How do you solve #2cos^2 theta - cos theta -1 = 0#?

2 Answers
Jun 2, 2016

As you can see, this is a quadratic equation in cosine. It can be solved by factoring.

As you probably know, trinomials of the form #y = ax^2 + bx + c, a != 1# can be solved by finding two numbers that multiply to #a xx c# and that add to #b#.

#:.# Two numbers that multiply to #-2# and that add to #-1# are #-2# and #+1#.

#(2cos^2theta - 2costheta) + (costheta - 1) = 0#

Factor out a common factor from both pairs of binomials (encased in the parentheses). Note that when you're fully competent at this task the parentheses are unnecessary. For this case, they were just used to focus your attention.

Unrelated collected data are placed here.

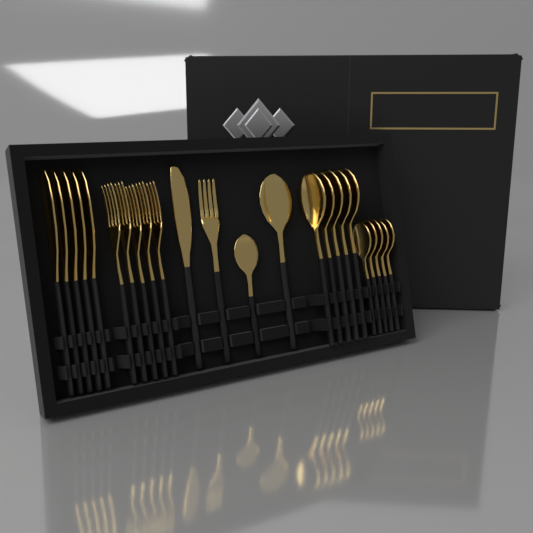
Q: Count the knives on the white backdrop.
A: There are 6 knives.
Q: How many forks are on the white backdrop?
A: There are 6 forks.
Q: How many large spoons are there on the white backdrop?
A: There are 6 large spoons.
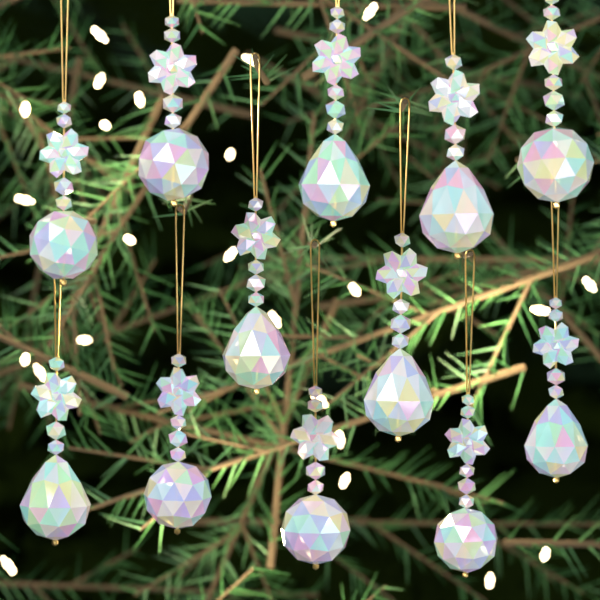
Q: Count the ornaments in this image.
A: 12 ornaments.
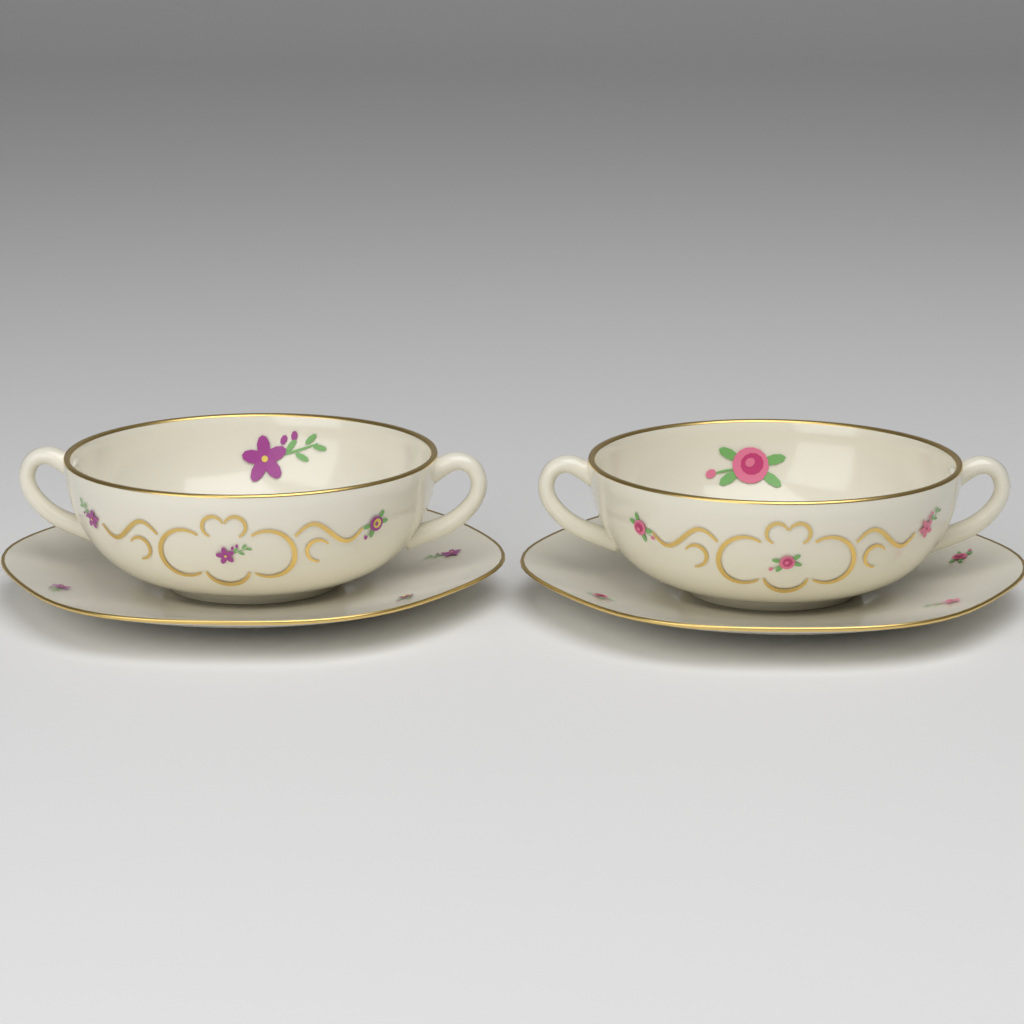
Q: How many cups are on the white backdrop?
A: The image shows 2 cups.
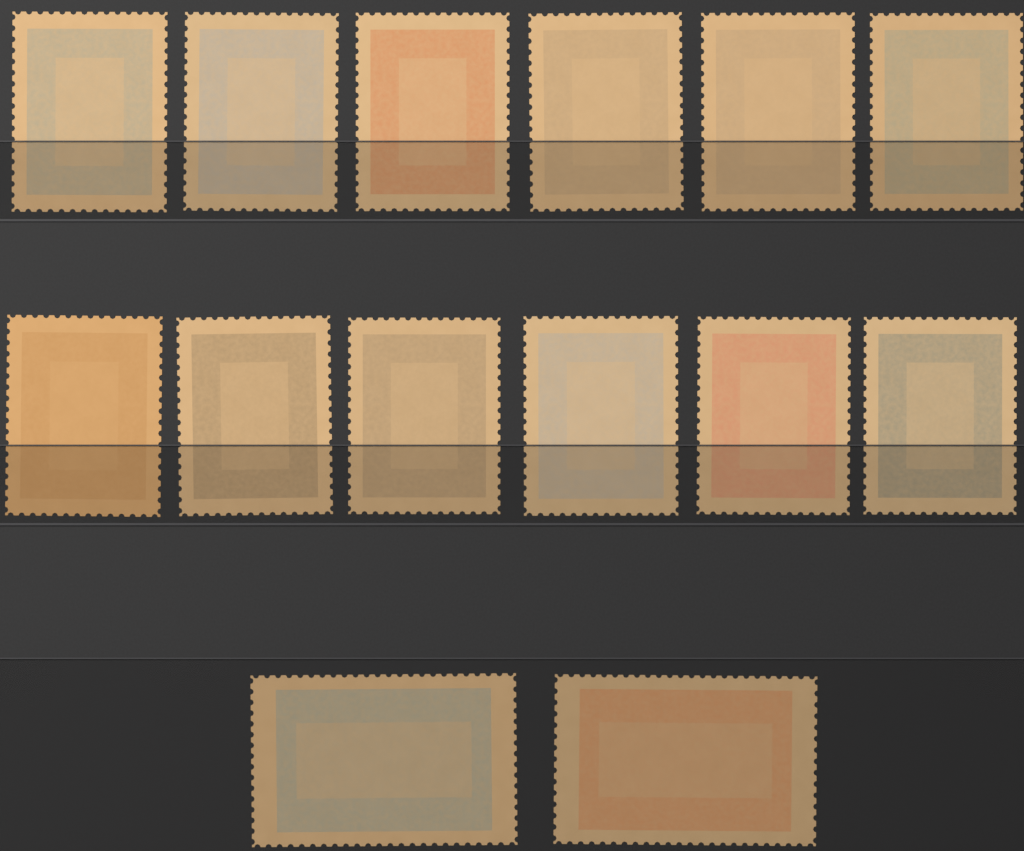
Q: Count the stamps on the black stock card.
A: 14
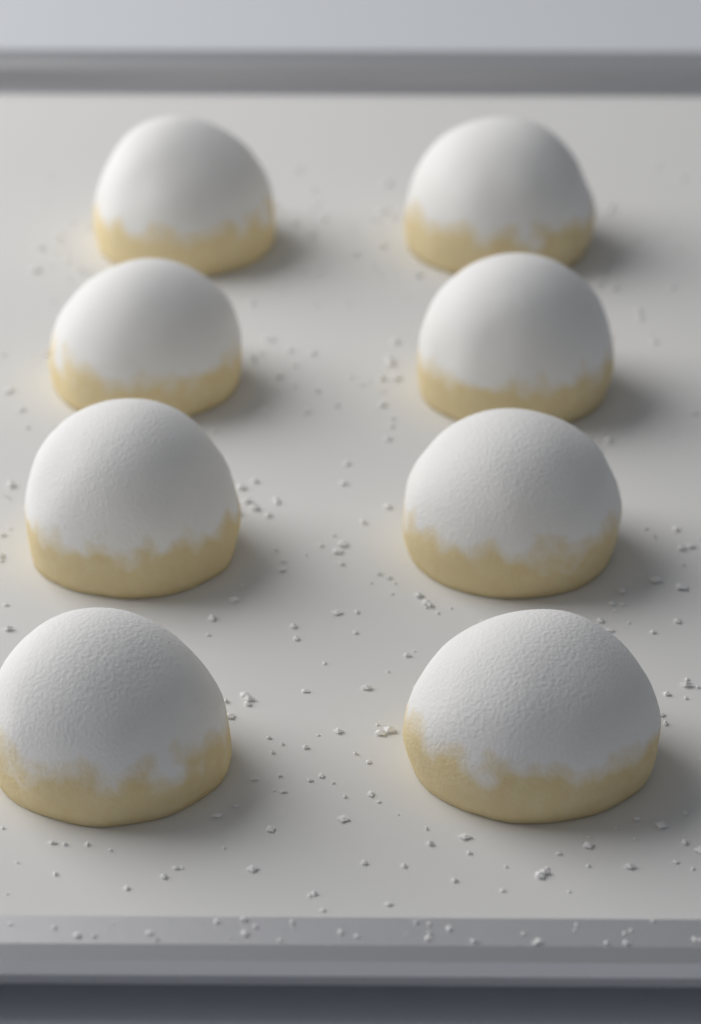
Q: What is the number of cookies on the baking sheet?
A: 8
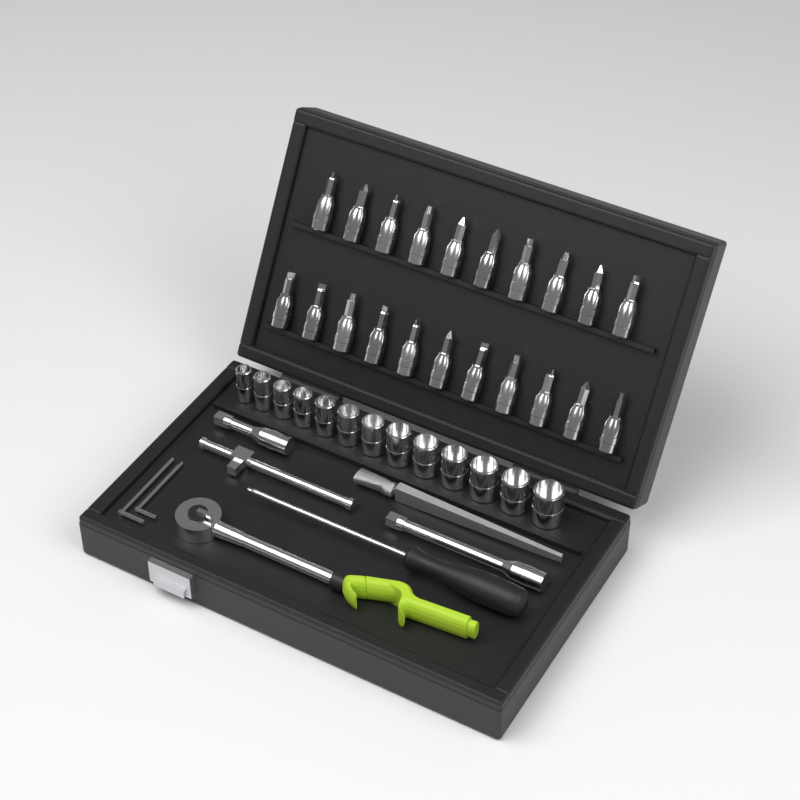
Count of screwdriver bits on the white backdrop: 21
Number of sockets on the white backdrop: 13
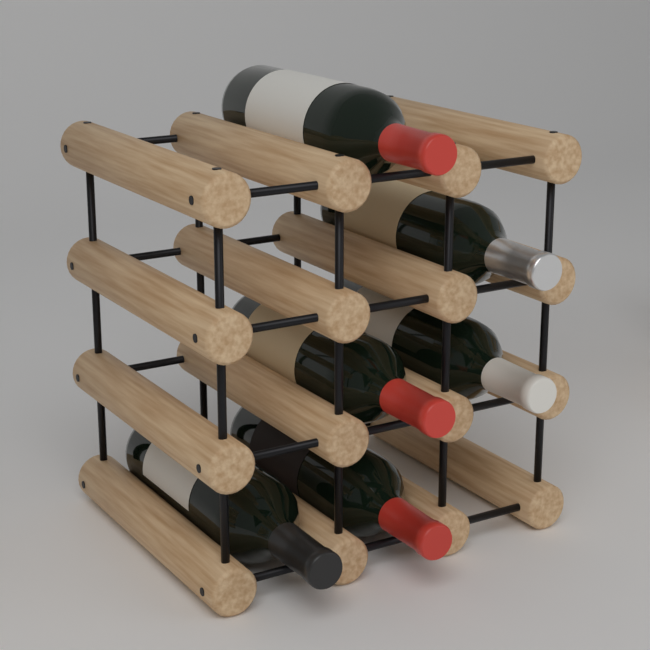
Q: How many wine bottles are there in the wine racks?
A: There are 6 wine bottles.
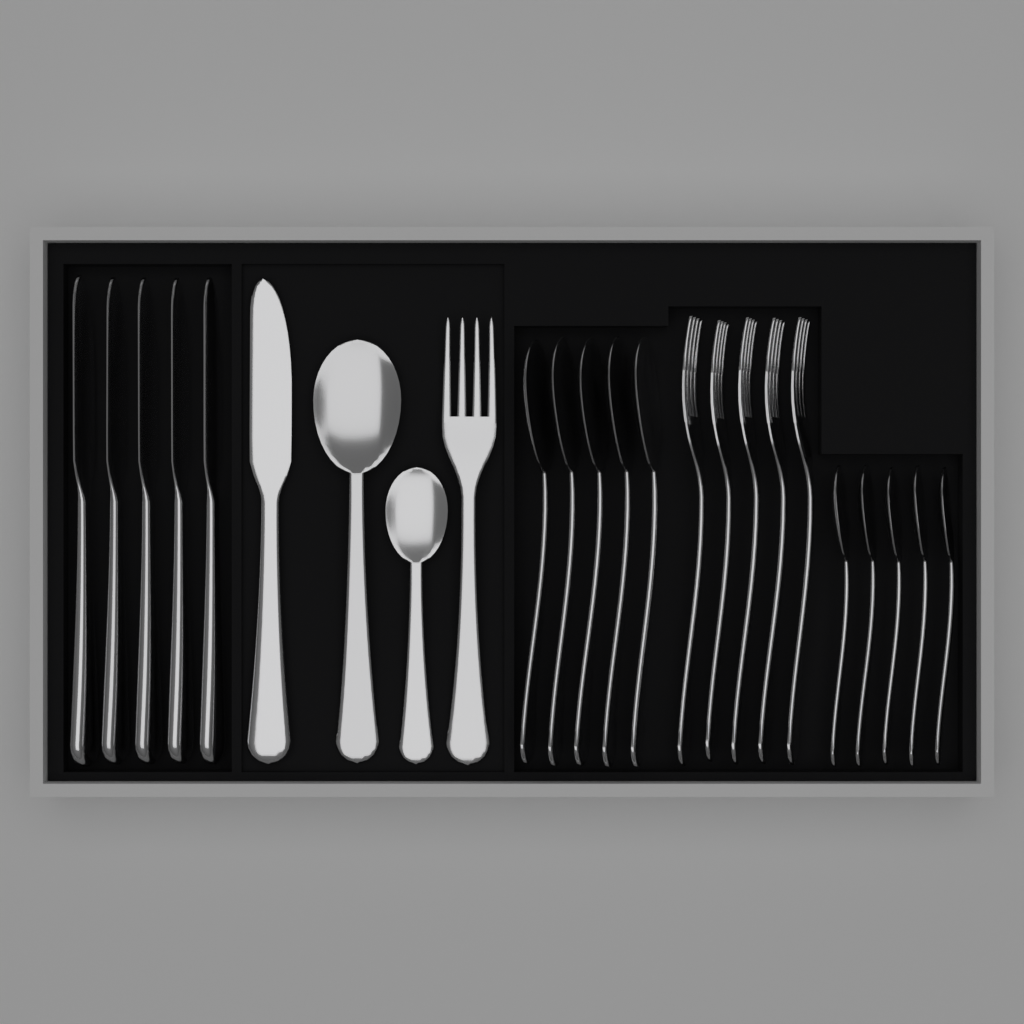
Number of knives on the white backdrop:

#2costheta(costheta - 1) + 1(costheta - 1) = 0#

#(2costheta + 1)(costheta - 1) = 0#

#costheta = -1/2 and costheta = 1#

By special angles:

#theta = 120˚, 240˚ and 0˚, or (3pi)/2 + 2nπ, (4pi)/3 + 2nπ and 2nπ#, n being an integer.

Hopefully this helps!

Jun 2, 2016

#0, (2pi)/3; (4pi)/3; 2pi#

Explanation:

Solve the quadratic equation for cos t.
#f(t) = 2cos^2 t - cos t - 1 = 0#
Since a + b + c = 0, use shortcut. The 2 real roots are:
cos t = 1 and #cos t = c/a = - 1/2#
Trig table and unit circle -->

a. cos t = 1 --> arc #t = 0# and #t = 2pi.#
b. #cos t = - 1/2#. Two solution arcs:
#t = +- (2pi)/3#
The arc #(-2pi)/3# is co-terminal to arc #(4pi)/3#.
Answers for (0, 2pi):
#0, (2pi)/3, (4pi)/3, 2pi#